Change listing data
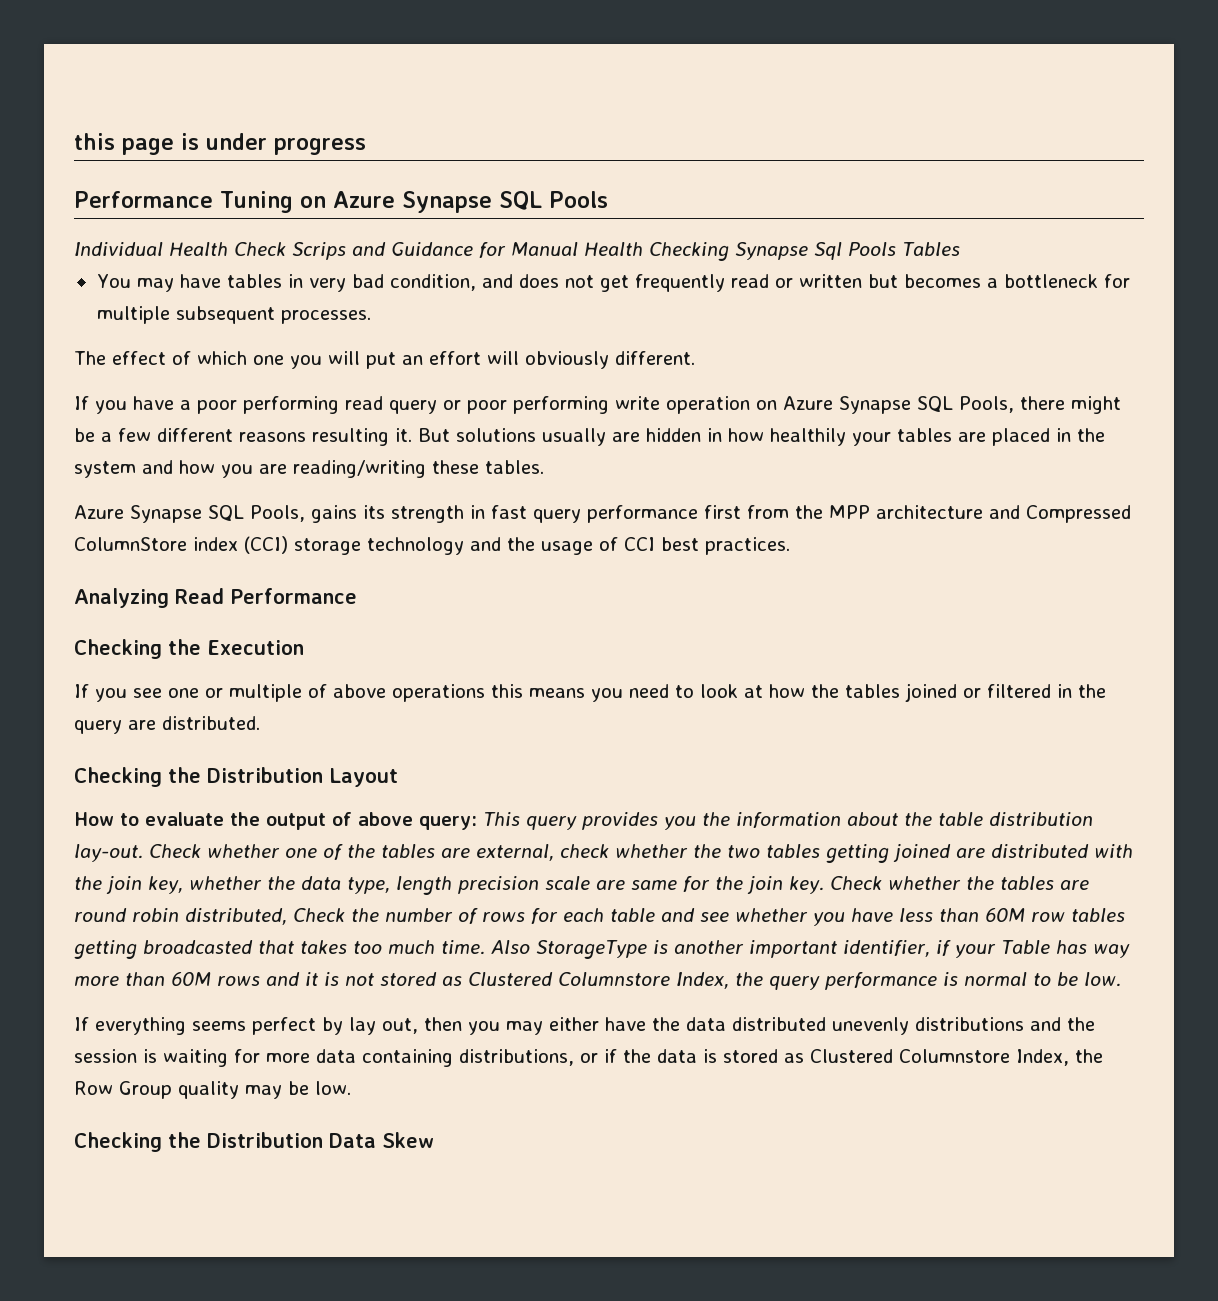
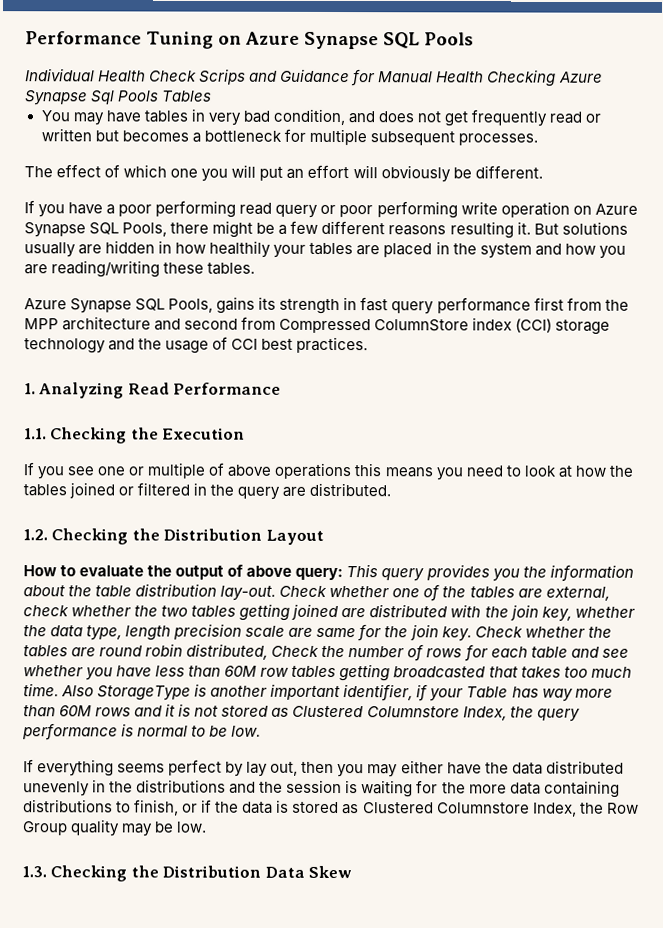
[74,133,366,155] this page is under progress // -> (25, 38) none
(729, 251) none -> [558,71,603,83] Azure
(609, 360) none -> [452,167,472,179] be
(1020, 512) none -> [184,316,277,330] second from
(790, 546) none -> [24,383,36,395] 1.
(357, 596) none -> [24,428,47,440] 1.1.
(260, 723) none -> [23,529,48,541] 1.2.
(909, 1026) none -> [92,779,134,793] in the
(260, 1056) none -> [441,782,466,794] the
[459,1049,574,1066] distributions, -> [23,799,180,816] distributions to finish,
(351, 1088) none -> [22,866,47,878] 1.3.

**Work task**
Please show each line in the records above that contains "none".

**Task response**
[74,133,366,155] this page is under progress // -> (25, 38) none
(729, 251) none -> [558,71,603,83] Azure
(609, 360) none -> [452,167,472,179] be
(1020, 512) none -> [184,316,277,330] second from
(790, 546) none -> [24,383,36,395] 1.
(357, 596) none -> [24,428,47,440] 1.1.
(260, 723) none -> [23,529,48,541] 1.2.
(909, 1026) none -> [92,779,134,793] in the
(260, 1056) none -> [441,782,466,794] the
(351, 1088) none -> [22,866,47,878] 1.3.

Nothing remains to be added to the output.